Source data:
________
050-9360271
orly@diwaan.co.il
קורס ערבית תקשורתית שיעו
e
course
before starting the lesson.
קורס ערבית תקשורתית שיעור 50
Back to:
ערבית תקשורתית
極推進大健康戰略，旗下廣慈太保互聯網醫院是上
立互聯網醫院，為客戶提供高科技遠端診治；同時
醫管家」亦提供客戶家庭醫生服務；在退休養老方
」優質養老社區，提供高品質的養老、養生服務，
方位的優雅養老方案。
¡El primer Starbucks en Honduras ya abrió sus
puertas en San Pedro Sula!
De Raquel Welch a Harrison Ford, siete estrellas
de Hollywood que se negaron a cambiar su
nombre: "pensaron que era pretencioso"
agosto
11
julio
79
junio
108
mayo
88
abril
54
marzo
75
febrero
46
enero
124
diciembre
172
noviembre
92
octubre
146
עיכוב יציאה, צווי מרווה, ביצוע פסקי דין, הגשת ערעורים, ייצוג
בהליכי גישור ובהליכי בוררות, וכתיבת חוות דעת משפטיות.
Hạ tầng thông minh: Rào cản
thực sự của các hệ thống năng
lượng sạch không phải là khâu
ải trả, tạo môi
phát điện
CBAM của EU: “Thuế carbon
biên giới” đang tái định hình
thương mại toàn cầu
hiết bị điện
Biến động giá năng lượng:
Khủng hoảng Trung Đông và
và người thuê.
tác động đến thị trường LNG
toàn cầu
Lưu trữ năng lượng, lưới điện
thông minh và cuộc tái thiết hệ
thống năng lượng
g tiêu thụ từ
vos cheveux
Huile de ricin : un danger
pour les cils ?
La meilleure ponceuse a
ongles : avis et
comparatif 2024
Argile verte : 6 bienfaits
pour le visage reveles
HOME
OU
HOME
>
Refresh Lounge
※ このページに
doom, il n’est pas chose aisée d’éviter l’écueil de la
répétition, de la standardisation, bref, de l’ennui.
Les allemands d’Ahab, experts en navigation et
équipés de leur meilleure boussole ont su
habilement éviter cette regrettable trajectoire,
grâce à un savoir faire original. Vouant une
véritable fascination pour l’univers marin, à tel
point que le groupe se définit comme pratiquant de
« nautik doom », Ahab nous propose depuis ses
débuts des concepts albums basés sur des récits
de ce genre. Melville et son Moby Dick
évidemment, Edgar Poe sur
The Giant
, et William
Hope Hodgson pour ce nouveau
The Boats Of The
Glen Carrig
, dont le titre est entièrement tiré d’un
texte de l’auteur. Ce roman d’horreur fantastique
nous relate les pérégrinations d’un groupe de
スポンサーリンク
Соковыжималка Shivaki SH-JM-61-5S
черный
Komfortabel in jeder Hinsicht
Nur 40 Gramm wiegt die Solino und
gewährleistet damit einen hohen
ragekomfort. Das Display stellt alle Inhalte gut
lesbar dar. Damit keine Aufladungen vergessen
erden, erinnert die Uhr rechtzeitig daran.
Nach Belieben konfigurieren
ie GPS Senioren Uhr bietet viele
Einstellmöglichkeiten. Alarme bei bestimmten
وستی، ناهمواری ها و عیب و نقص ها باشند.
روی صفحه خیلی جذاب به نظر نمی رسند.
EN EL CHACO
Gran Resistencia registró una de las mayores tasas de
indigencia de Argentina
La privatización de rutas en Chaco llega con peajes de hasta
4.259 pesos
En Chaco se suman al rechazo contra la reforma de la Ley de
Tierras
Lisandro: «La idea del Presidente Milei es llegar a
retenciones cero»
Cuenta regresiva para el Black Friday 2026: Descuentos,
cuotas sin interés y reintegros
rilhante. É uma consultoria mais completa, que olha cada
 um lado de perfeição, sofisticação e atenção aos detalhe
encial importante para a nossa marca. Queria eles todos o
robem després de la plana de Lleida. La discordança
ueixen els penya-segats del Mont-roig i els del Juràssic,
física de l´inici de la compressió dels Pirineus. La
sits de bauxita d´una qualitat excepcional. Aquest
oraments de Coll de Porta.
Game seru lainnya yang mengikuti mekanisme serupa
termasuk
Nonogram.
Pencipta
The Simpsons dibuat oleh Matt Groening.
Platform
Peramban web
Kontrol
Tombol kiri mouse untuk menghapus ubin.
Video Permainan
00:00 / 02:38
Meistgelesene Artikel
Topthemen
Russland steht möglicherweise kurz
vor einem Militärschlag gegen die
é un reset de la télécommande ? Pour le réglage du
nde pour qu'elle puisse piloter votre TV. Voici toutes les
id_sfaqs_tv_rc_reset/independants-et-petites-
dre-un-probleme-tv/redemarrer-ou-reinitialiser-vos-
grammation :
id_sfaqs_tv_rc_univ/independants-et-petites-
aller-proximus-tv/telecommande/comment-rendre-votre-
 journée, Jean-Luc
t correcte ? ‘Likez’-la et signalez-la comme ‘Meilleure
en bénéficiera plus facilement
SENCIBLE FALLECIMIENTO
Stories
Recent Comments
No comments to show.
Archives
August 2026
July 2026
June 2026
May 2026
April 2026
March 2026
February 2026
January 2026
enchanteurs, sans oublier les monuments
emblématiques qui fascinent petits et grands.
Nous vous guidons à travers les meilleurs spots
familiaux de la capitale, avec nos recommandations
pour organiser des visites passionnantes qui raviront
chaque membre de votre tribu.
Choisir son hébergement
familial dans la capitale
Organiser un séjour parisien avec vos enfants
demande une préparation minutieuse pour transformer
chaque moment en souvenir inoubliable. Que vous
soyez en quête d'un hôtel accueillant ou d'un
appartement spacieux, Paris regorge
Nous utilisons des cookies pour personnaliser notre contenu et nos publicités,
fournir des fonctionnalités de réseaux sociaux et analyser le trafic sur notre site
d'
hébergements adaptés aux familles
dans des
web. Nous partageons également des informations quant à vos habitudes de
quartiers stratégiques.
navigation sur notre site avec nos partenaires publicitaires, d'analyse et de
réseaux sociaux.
________
Work to be completed: Each record is to be repeated exactly.

Output below:
050-9360271
orly@diwaan.co.il
קורס ערבית תקשורתית שיעו
e
course
before starting the lesson.
קורס ערבית תקשורתית שיעור 50
Back to:
ערבית תקשורתית
極推進大健康戰略，旗下廣慈太保互聯網醫院是上
立互聯網醫院，為客戶提供高科技遠端診治；同時
醫管家」亦提供客戶家庭醫生服務；在退休養老方
」優質養老社區，提供高品質的養老、養生服務，
方位的優雅養老方案。
¡El primer Starbucks en Honduras ya abrió sus
puertas en San Pedro Sula!
De Raquel Welch a Harrison Ford, siete estrellas
de Hollywood que se negaron a cambiar su
nombre: "pensaron que era pretencioso"
agosto
11
julio
79
junio
108
mayo
88
abril
54
marzo
75
febrero
46
enero
124
diciembre
172
noviembre
92
octubre
146
עיכוב יציאה, צווי מרווה, ביצוע פסקי דין, הגשת ערעורים, ייצוג
בהליכי גישור ובהליכי בוררות, וכתיבת חוות דעת משפטיות.
Hạ tầng thông minh: Rào cản
thực sự của các hệ thống năng
lượng sạch không phải là khâu
ải trả, tạo môi
phát điện
CBAM của EU: “Thuế carbon
biên giới” đang tái định hình
thương mại toàn cầu
hiết bị điện
Biến động giá năng lượng:
Khủng hoảng Trung Đông và
và người thuê.
tác động đến thị trường LNG
toàn cầu
Lưu trữ năng lượng, lưới điện
thông minh và cuộc tái thiết hệ
thống năng lượng
g tiêu thụ từ
vos cheveux
Huile de ricin : un danger
pour les cils ?
La meilleure ponceuse a
ongles : avis et
comparatif 2024
Argile verte : 6 bienfaits
pour le visage reveles
HOME
OU
HOME
>
Refresh Lounge
※ このページに
doom, il n’est pas chose aisée d’éviter l’écueil de la
répétition, de la standardisation, bref, de l’ennui.
Les allemands d’Ahab, experts en navigation et
équipés de leur meilleure boussole ont su
habilement éviter cette regrettable trajectoire,
grâce à un savoir faire original. Vouant une
véritable fascination pour l’univers marin, à tel
point que le groupe se définit comme pratiquant de
« nautik doom », Ahab nous propose depuis ses
débuts des concepts albums basés sur des récits
de ce genre. Melville et son Moby Dick
évidemment, Edgar Poe sur
The Giant
, et William
Hope Hodgson pour ce nouveau
The Boats Of The
Glen Carrig
, dont le titre est entièrement tiré d’un
texte de l’auteur. Ce roman d’horreur fantastique
nous relate les pérégrinations d’un groupe de
スポンサーリンク
Соковыжималка Shivaki SH-JM-61-5S
черный
Komfortabel in jeder Hinsicht
Nur 40 Gramm wiegt die Solino und
gewährleistet damit einen hohen
ragekomfort. Das Display stellt alle Inhalte gut
lesbar dar. Damit keine Aufladungen vergessen
erden, erinnert die Uhr rechtzeitig daran.
Nach Belieben konfigurieren
ie GPS Senioren Uhr bietet viele
Einstellmöglichkeiten. Alarme bei bestimmten
وستی، ناهمواری ها و عیب و نقص ها باشند.
روی صفحه خیلی جذاب به نظر نمی رسند.
EN EL CHACO
Gran Resistencia registró una de las mayores tasas de
indigencia de Argentina
La privatización de rutas en Chaco llega con peajes de hasta
4.259 pesos
En Chaco se suman al rechazo contra la reforma de la Ley de
Tierras
Lisandro: «La idea del Presidente Milei es llegar a
retenciones cero»
Cuenta regresiva para el Black Friday 2026: Descuentos,
cuotas sin interés y reintegros
rilhante. É uma consultoria mais completa, que olha cada
 um lado de perfeição, sofisticação e atenção aos detalhe
encial importante para a nossa marca. Queria eles todos o
robem després de la plana de Lleida. La discordança
ueixen els penya-segats del Mont-roig i els del Juràssic,
física de l´inici de la compressió dels Pirineus. La
sits de bauxita d´una qualitat excepcional. Aquest
oraments de Coll de Porta.
Game seru lainnya yang mengikuti mekanisme serupa
termasuk
Nonogram.
Pencipta
The Simpsons dibuat oleh Matt Groening.
Platform
Peramban web
Kontrol
Tombol kiri mouse untuk menghapus ubin.
Video Permainan
00:00 / 02:38
Meistgelesene Artikel
Topthemen
Russland steht möglicherweise kurz
vor einem Militärschlag gegen die
é un reset de la télécommande ? Pour le réglage du
nde pour qu'elle puisse piloter votre TV. Voici toutes les
id_sfaqs_tv_rc_reset/independants-et-petites-
dre-un-probleme-tv/redemarrer-ou-reinitialiser-vos-
grammation :
id_sfaqs_tv_rc_univ/independants-et-petites-
aller-proximus-tv/telecommande/comment-rendre-votre-
 journée, Jean-Luc
t correcte ? ‘Likez’-la et signalez-la comme ‘Meilleure
en bénéficiera plus facilement
SENCIBLE FALLECIMIENTO
Stories
Recent Comments
No comments to show.
Archives
August 2026
July 2026
June 2026
May 2026
April 2026
March 2026
February 2026
January 2026
enchanteurs, sans oublier les monuments
emblématiques qui fascinent petits et grands.
Nous vous guidons à travers les meilleurs spots
familiaux de la capitale, avec nos recommandations
pour organiser des visites passionnantes qui raviront
chaque membre de votre tribu.
Choisir son hébergement
familial dans la capitale
Organiser un séjour parisien avec vos enfants
demande une préparation minutieuse pour transformer
chaque moment en souvenir inoubliable. Que vous
soyez en quête d'un hôtel accueillant ou d'un
appartement spacieux, Paris regorge
Nous utilisons des cookies pour personnaliser notre contenu et nos publicités,
fournir des fonctionnalités de réseaux sociaux et analyser le trafic sur notre site
d'
hébergements adaptés aux familles
dans des
web. Nous partageons également des informations quant à vos habitudes de
quartiers stratégiques.
navigation sur notre site avec nos partenaires publicitaires, d'analyse et de
réseaux sociaux.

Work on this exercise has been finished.